### REQUIREMENT
Transcribe the data that follows without changing a word, and omit the pictures.

[[ INFORMATION SHOWN, beginning ]]

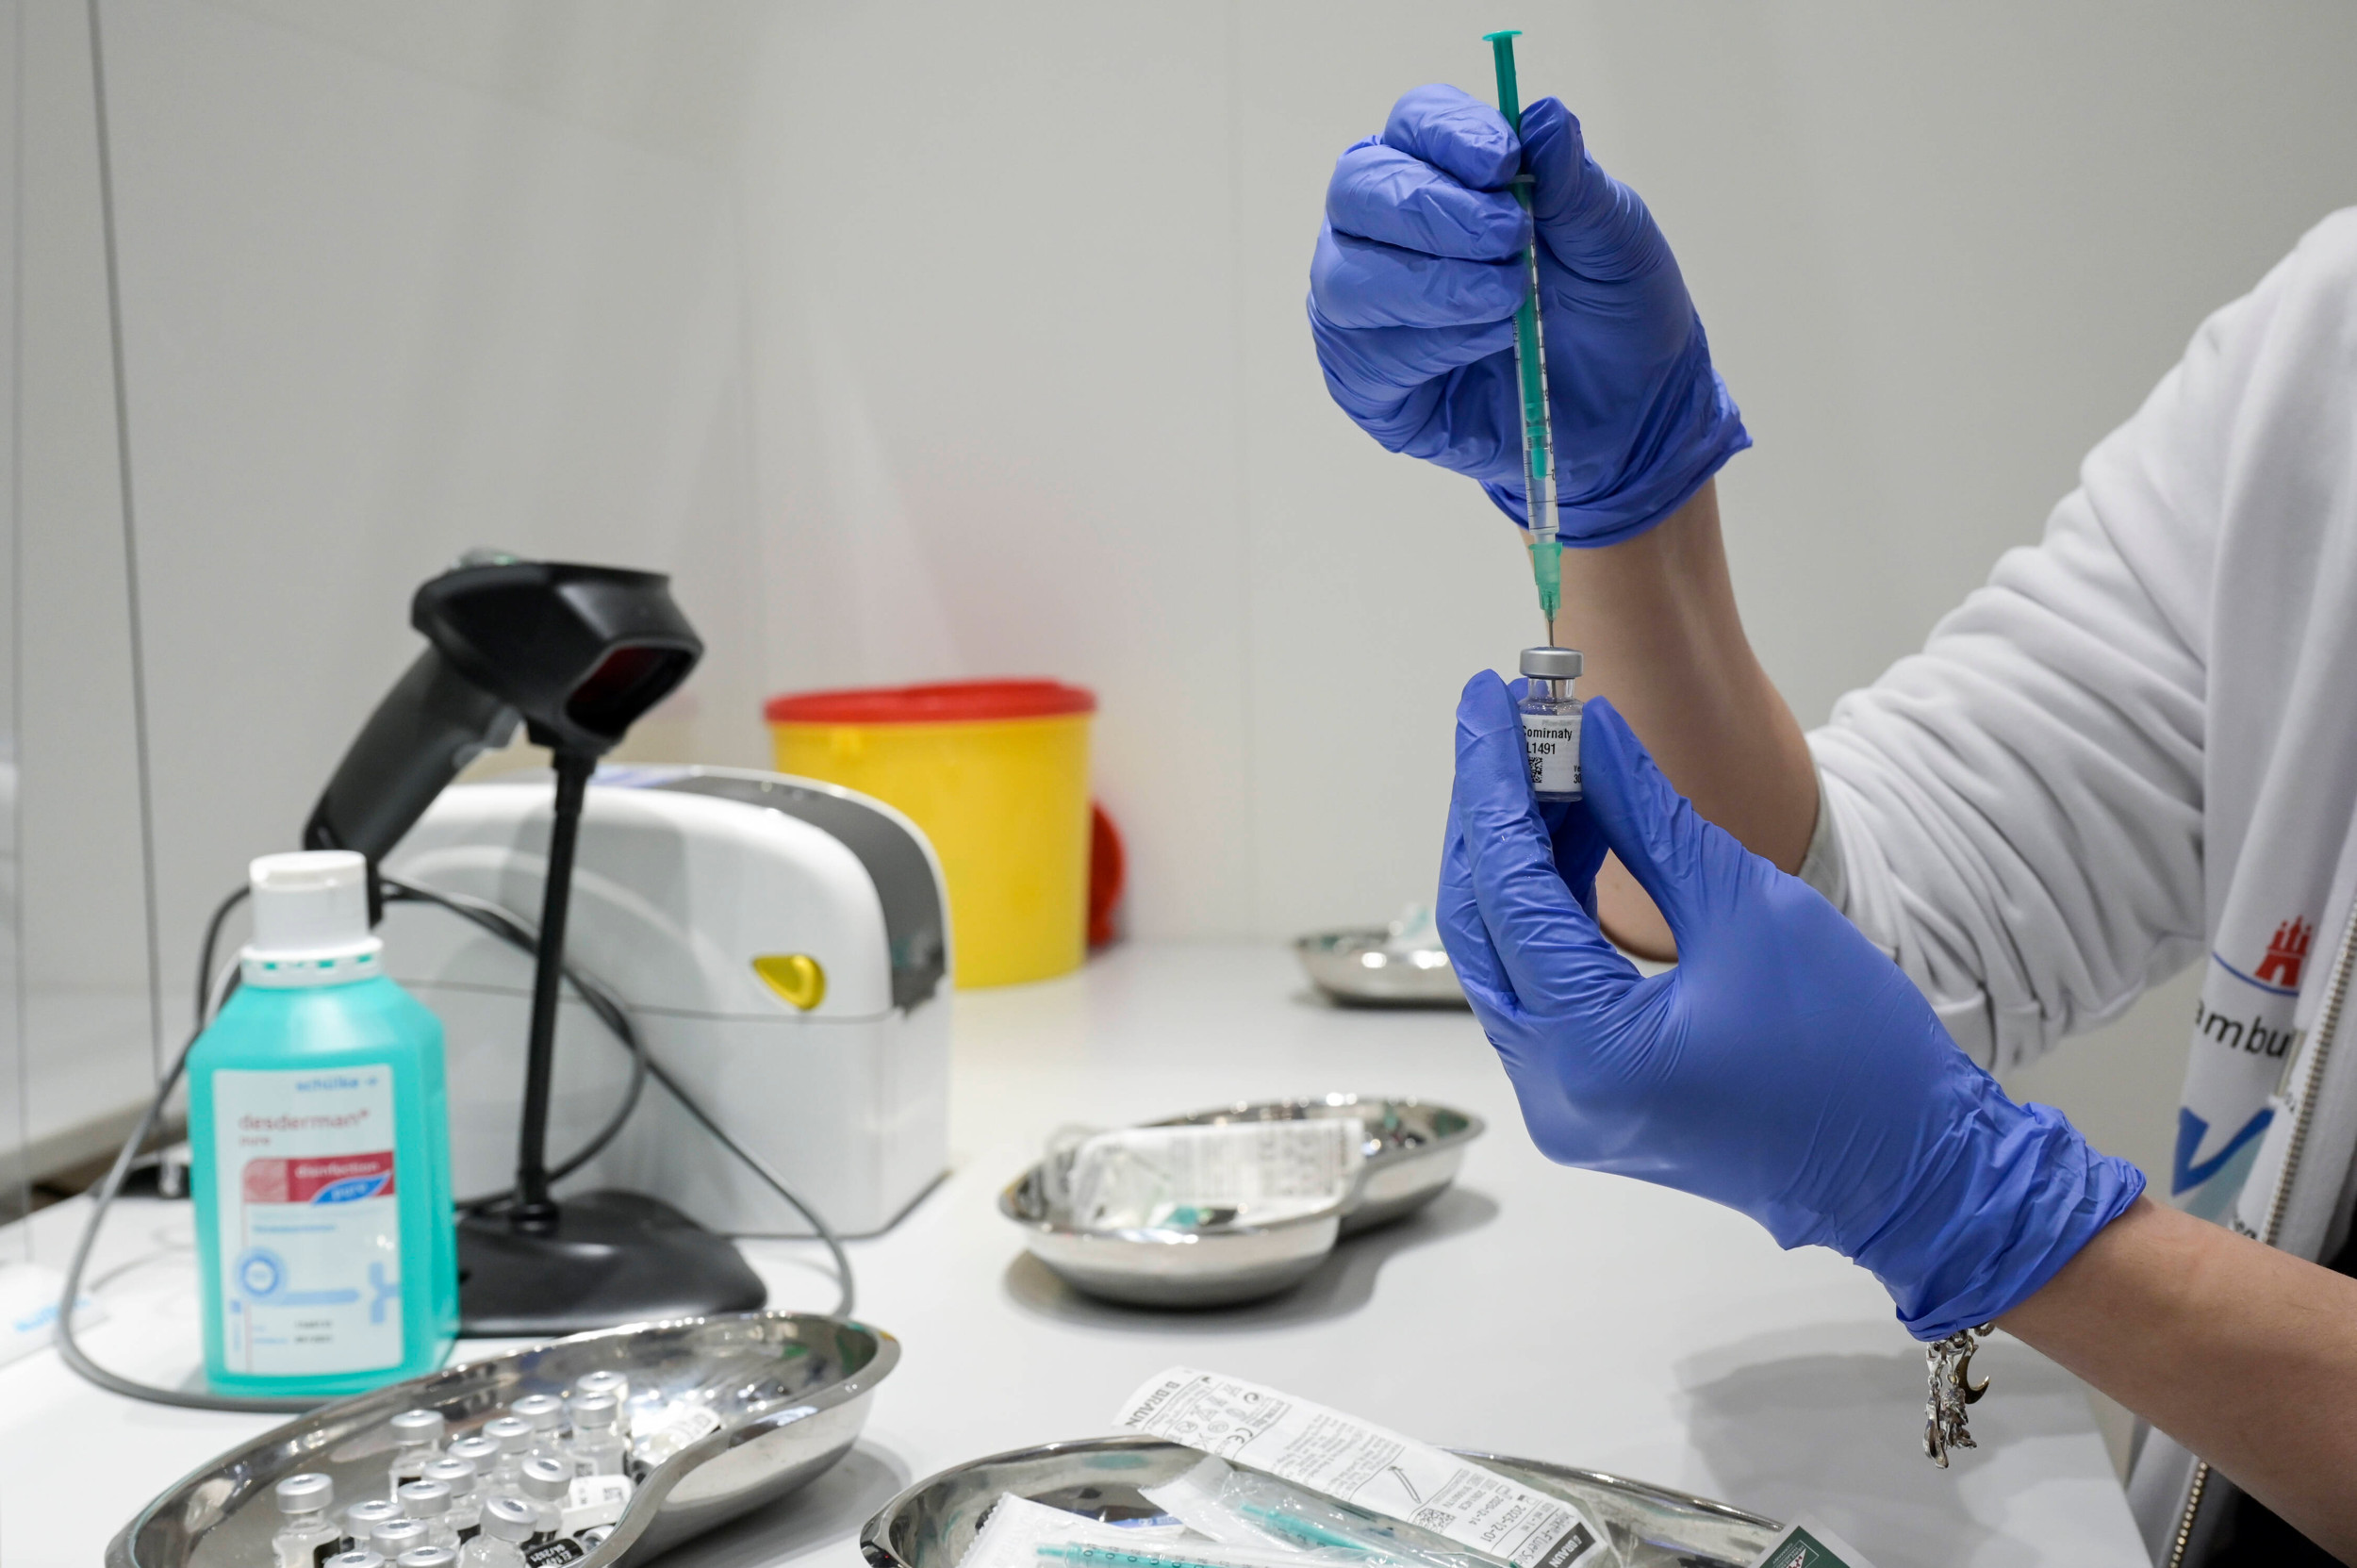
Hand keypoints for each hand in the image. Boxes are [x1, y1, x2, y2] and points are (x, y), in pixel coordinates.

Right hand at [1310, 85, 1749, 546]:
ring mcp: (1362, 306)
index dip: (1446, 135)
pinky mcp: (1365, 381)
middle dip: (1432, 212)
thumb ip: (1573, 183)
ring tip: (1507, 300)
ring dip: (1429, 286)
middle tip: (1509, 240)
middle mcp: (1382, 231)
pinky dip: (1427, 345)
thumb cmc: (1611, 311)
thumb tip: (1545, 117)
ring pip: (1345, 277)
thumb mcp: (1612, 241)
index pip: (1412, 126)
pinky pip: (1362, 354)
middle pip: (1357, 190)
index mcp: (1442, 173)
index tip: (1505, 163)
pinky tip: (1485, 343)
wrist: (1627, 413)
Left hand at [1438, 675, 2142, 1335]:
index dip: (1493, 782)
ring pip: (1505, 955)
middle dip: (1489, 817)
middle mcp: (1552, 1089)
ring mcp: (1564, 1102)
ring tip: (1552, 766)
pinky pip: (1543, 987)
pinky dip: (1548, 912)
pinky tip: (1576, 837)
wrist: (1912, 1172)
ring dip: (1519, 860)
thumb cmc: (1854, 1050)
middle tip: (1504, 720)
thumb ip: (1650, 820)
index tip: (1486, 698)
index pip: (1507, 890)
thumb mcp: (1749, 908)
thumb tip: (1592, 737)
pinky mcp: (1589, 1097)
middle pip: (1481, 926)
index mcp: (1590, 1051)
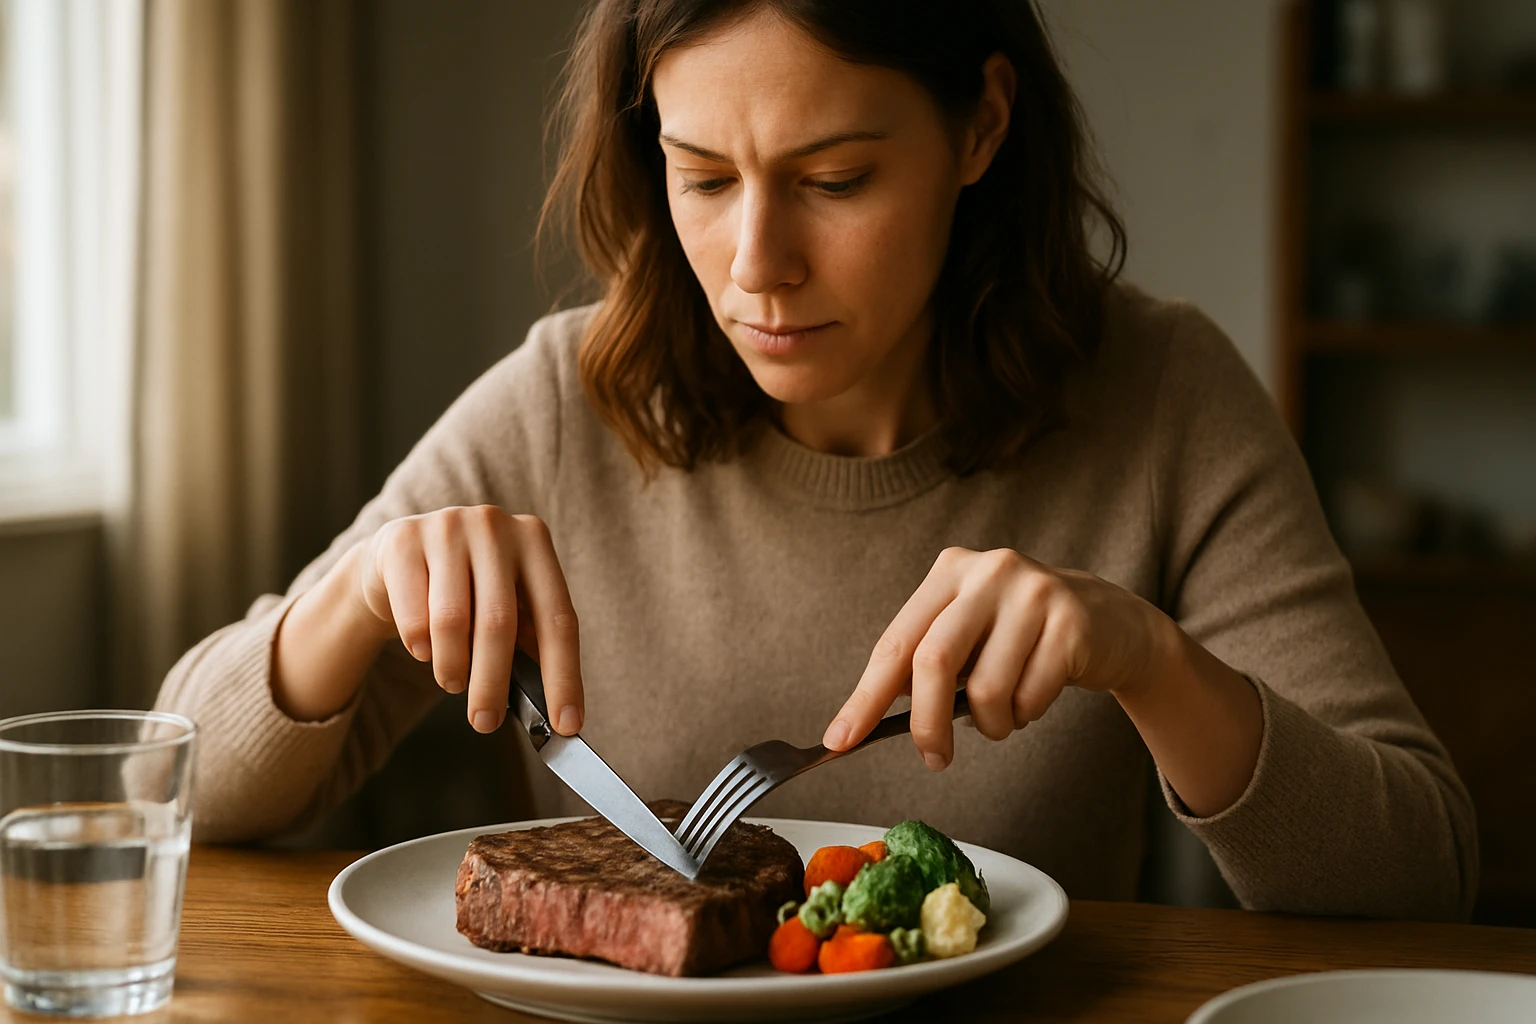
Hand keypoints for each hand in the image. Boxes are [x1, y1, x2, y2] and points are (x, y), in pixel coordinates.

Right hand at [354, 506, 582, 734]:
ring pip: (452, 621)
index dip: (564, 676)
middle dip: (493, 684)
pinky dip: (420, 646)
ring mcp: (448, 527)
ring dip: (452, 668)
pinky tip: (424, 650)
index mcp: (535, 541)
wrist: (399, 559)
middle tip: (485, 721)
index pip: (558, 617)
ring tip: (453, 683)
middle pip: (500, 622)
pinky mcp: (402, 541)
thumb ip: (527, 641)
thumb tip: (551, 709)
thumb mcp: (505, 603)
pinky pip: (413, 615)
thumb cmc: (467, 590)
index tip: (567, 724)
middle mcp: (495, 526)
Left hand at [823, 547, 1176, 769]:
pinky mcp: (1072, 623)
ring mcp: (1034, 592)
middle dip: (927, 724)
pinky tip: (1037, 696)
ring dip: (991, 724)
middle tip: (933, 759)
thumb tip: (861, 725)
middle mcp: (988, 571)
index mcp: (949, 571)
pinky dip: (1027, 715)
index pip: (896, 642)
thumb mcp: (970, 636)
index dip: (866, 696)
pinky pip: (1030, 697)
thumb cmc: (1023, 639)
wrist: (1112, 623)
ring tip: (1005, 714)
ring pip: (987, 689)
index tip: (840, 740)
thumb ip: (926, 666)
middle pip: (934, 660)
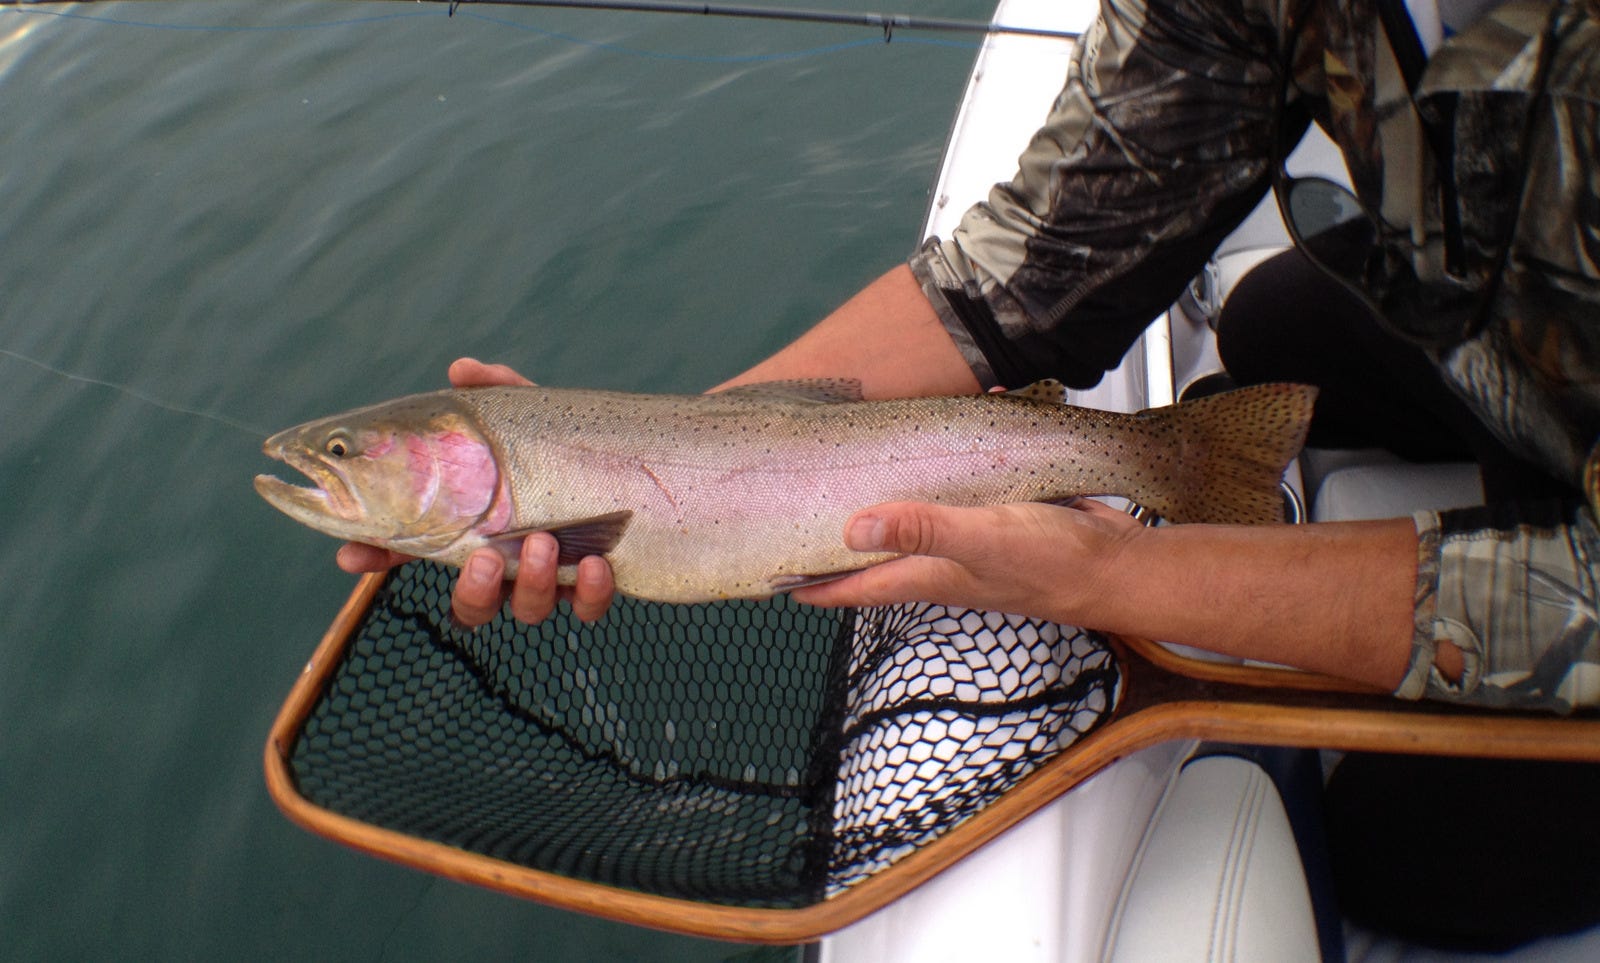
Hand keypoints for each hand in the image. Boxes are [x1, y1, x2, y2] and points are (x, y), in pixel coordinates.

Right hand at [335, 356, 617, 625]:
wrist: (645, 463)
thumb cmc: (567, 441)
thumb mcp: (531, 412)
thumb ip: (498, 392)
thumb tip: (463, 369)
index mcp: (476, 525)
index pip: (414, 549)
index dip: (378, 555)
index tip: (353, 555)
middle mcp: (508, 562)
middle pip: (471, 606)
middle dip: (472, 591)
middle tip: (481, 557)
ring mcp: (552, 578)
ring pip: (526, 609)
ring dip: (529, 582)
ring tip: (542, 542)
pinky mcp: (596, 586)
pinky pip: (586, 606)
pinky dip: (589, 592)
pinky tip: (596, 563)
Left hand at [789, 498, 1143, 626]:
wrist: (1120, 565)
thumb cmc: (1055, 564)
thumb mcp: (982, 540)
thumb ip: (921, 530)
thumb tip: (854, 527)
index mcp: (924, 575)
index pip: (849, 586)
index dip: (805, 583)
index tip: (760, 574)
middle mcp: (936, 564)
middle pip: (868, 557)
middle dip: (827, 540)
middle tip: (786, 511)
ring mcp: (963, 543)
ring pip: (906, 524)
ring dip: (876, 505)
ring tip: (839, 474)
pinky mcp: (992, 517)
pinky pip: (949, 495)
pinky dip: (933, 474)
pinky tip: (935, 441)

[[ INFORMATION SHOWN, end ]]

### EXERCISE RESPONSE
Hand keypoints for each hand in the image. Boxes are [x1, y1, x2, y2] and points are (x, y), in pixel coordinates.

Right hand at [1310, 85, 1749, 546]:
ring mcp: (1362, 306)
index dip: (1446, 135)
pinky mcp: (1365, 381)
middle dip: (1432, 212)
thumb ip: (1573, 183)
ring tip: (1507, 300)
ring dip: (1429, 286)
middle tip: (1509, 240)
middle mcp: (1382, 231)
pinky dip: (1427, 345)
thumb cmc: (1611, 311)
thumb tip: (1545, 117)
ring pip: (1345, 277)
thumb mcp: (1612, 241)
index pip: (1412, 126)
pinky pip: (1362, 354)
middle pip: (1357, 190)
index mcp: (1442, 173)
index tip: (1505, 163)
pinky tip: (1485, 343)
wrist: (1627, 413)
Left hand at [1438, 675, 2142, 1335]:
index dip: (1493, 782)
ring pip: (1505, 955)
middle dip: (1489, 817)
middle mcp: (1552, 1089)
ring mcp: (1564, 1102)
ring tip: (1552, 766)
pinky pip: (1543, 987)
pinky dip: (1548, 912)
pinky tip: (1576, 837)
wrist: (1912, 1172)
ring dip: (1519, 860)
thumb cmc: (1854, 1050)
middle tip: (1504, 720)
thumb ip: (1650, 820)
index tip: (1486, 698)
index pip: (1507, 890)
thumb mcp: (1749, 908)
thumb tip: (1592, 737)
pinky mcp: (1589, 1097)
middle pip: (1481, 926)
index mcp: (1590, 1051)
Hand keypoints for each hand in the image. Boxes are [x1, y1, x2, y2] and points are (x, y), in pixel coordinates.

Right hand at [354, 506, 582, 734]:
ring pip: (452, 621)
index dip: (564, 676)
middle dip: (493, 684)
pinky dip: (420, 646)
ring mcp: (448, 527)
ring dip: (452, 668)
pinky tip: (424, 650)
index mcp: (535, 541)
wrist: (399, 559)
middle tip: (485, 721)
index pip: (558, 617)
ring tip: (453, 683)
middle pip: (500, 622)
pinky mcp: (402, 541)
thumb ip: (527, 641)
thumb tip: (551, 709)
thumb mcp: (505, 603)
pinky pip: (413, 615)
thumb cmc: (467, 590)
index tip: (567, 724)
middle mcp: (495, 526)
Left hand at [823, 547, 1176, 769]:
pinky mcp: (1072, 623)
ring mcp: (1034, 592)
middle dip: (927, 724)
pinky tip: (1037, 696)
ring dip: (991, 724)
middle tip: (933, 759)
thumb tip: (861, 725)
middle mcp: (988, 571)
index mcp: (949, 571)
pinky dip: (1027, 715)
index pip: (896, 642)
thumb mcp: (970, 636)
index dip: (866, 696)
pinky pip: (1030, 697)
thumb cmc: (1023, 639)
wrist: (1112, 623)
ring tip: (1005, 714)
ring pip: (987, 689)
index tip: (840, 740)
thumb ip: (926, 666)
middle pip: (934, 660)
Hand keypoints for each hand in the image. Boxes are [x1, y1, x2, y2] and points are (x, y), in pixel coordinates.

Right hand at [335, 356, 617, 625]:
wrist: (645, 463)
thumb cmc: (567, 441)
thumb mcp: (531, 412)
thumb ip: (498, 392)
thumb tip: (463, 369)
index mcp: (476, 525)
index pip: (414, 549)
index dip: (378, 555)
index tip: (353, 555)
middle mcp: (508, 562)
middle pip: (471, 606)
middle dip: (472, 591)
middle tip: (481, 557)
ring mcp: (552, 578)
ring pip: (526, 609)
ring dip: (529, 582)
ring tip: (542, 542)
pinky mcp: (596, 586)
pinky pip: (586, 606)
pinky dip: (589, 592)
pinky tip: (596, 563)
Left hand at [789, 498, 1143, 626]:
wrist: (1120, 565)
thumb cmc: (1055, 564)
thumb mcp: (982, 540)
thumb ip: (921, 530)
thumb tip: (854, 527)
index mcp: (924, 575)
index pip: (849, 586)
index dip: (805, 583)
index tip: (760, 574)
middle mcp: (936, 564)
middle pip: (868, 557)
middle dip: (827, 540)
middle tip: (786, 511)
ring mcp: (963, 543)
ring pip: (906, 524)
ring dip: (876, 505)
ring tip: (839, 474)
pinky mcp: (992, 517)
pinky pip: (949, 495)
pinky dip: (933, 474)
pinky tip: (935, 441)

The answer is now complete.